:: DATA EXCERPTS ::

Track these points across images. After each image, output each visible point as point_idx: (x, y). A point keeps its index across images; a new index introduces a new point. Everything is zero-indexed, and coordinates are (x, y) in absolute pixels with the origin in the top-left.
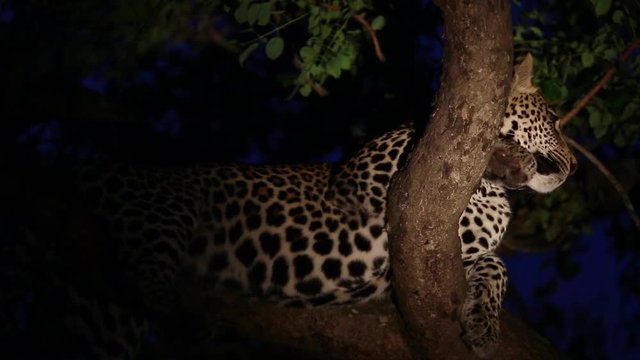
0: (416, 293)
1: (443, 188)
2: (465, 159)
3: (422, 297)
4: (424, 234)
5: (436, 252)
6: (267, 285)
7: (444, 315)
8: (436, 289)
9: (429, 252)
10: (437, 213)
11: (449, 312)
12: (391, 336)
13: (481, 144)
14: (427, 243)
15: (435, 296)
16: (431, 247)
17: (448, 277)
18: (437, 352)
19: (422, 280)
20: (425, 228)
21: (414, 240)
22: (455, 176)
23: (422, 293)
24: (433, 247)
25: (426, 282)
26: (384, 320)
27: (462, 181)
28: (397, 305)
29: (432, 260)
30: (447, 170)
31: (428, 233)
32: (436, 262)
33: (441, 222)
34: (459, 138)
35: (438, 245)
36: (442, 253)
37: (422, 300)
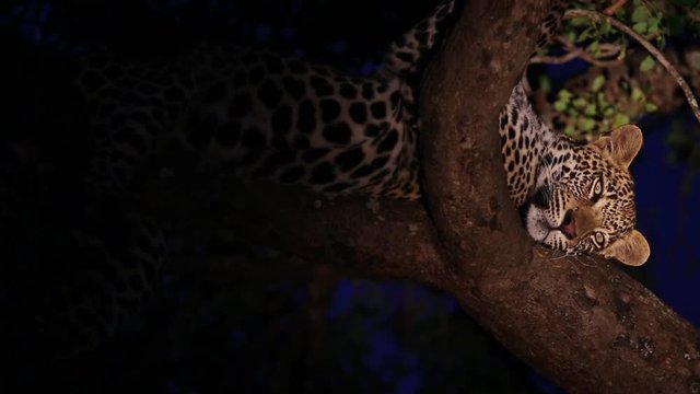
0: (451, 197)
1: (482, 78)
2: (507, 45)
3: (458, 201)
4: (460, 130)
5: (474, 151)
6: (292, 134)
7: (483, 223)
8: (473, 193)
9: (465, 151)
10: (475, 108)
11: (488, 219)
12: (422, 246)
13: (525, 29)
14: (463, 140)
15: (472, 201)
16: (468, 145)
17: (487, 179)
18: (473, 264)
19: (458, 183)
20: (461, 124)
21: (448, 138)
22: (496, 65)
23: (458, 198)
24: (470, 146)
25: (462, 185)
26: (414, 228)
27: (503, 70)
28: (428, 211)
29: (469, 161)
30: (486, 58)
31: (464, 129)
32: (473, 162)
33: (479, 118)
34: (500, 22)
35: (475, 144)
36: (481, 152)
37: (458, 207)
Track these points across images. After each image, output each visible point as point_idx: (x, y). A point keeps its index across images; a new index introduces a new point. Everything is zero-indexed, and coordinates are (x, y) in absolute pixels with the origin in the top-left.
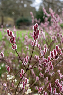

:::

*ASSIGNMENT*
Output the listing above as a Markdown table with the columns Row and Line, one numbered row per line and blank lines skipped. Leave the pictures out.

*COMPLETED EXERCISE*
| Row | Line |
|---|---|
| 1 | Track these points across images. After each image, output each visible point as point_idx: (x, y). A point keeps its index across images; a new index introduces a new point. Everything is zero-indexed, and coordinates are (x, y) in absolute pixels with the origin in the top-left. |
| 2 | 0: (416, 293) |
| 3 | 1: (443, 188) |
| 4 | 2: (465, 159) |
| 5 | 3: (422, 297) |
| 6 | 4: (424, 234) |
| 7 | 5: (436, 252) |
| 8 | 6: (267, 285) |
| 9 | 7: (444, 315) |
| 10 | 8: (436, 289) |
| 11 | 9: (429, 252) |
| 12 | 10: (437, 213) |
| 13 | 11: (449, 312) |
| 14 | 12: (391, 336) |
| 15 | 13: (481, 144) |
| 16 | 14: (427, 243) |
| 17 | 15: (435, 296) |
| 18 | 16: (431, 247) |
| 19 | 17: (448, 277) |
| 20 | 18: (437, 352) |
| 21 | 19: (422, 280) |
| 22 | 20: (425, 228) |
| 23 | 21: (414, 240) |
| 24 | 22: (455, 176) |
| 25 | 23: (422, 293) |
| 26 | 24: (433, 247) |
| 27 | 25: (426, 282) |
| 28 | 26: (384, 320) |
| 29 | 27: (462, 181) |
| 30 | 28: (397, 305) |
| 31 | 29: (432, 260) |
| 32 | 30: (447, 170) |
| 33 | 31: (428, 233) |
| 34 | 32: (436, 262) |
| 35 | 33: (441, 222) |
| 36 | 34: (459, 138) |
| 37 | 35: (438, 245) |
| 38 | 36: (442, 253) |
| 39 | 37: (422, 300) |
| 40 | 0: (451, 197) |
| 41 | 1: (482, 78) |
| 42 | 2: (507, 45) |
| 43 | 3: (458, 201) |
| 44 | 4: (460, 130) |
| 45 | 5: (474, 151) |
| 46 | 6: (292, 134) |
| 47 | 7: (483, 223) |
| 48 | 8: (473, 193) |
| 49 | 9: (465, 151) |
| 50 | 10: (475, 108) |
| 51 | 11: (488, 219) |
| 52 | 12: (422, 246) |
| 53 | 13: (525, 29) |
| 54 | 14: (463, 140) |
| 55 | 15: (472, 201) |
| 56 | 16: (468, 145) |
| 57 | 17: (487, 179) |
| 58 | 18: (473, 264) |
| 59 | 19: (458, 183) |
| 60 | 20: (461, 124) |
| 61 | 21: (448, 138) |
| 62 | 22: (496, 65) |
| 63 | 23: (458, 198) |
| 64 | 24: (470, 146) |
| 65 | 25: (462, 185) |
| 66 | 26: (414, 228) |
| 67 | 27: (503, 70) |
| 68 | 28: (428, 211) |
| 69 | 29: (469, 161) |
| 70 | 30: (486, 58) |
| 71 | 31: (464, 129) |
| 72 | 32: (473, 162) |
| 73 | 33: (479, 118) |
| 74 | 34: (500, 22) |
| 75 | 35: (475, 144) |
| 76 | 36: (481, 152) |
| 77 | 37: (458, 207) |
| 78 | Track these points across images. After each image, output each visible point as point_idx: (x, y). A point keeps its index across images; a new index introduces a new point. Everything is zero-indexed, and coordinates are (x, y) in absolute pixels with the origin in the top-left. |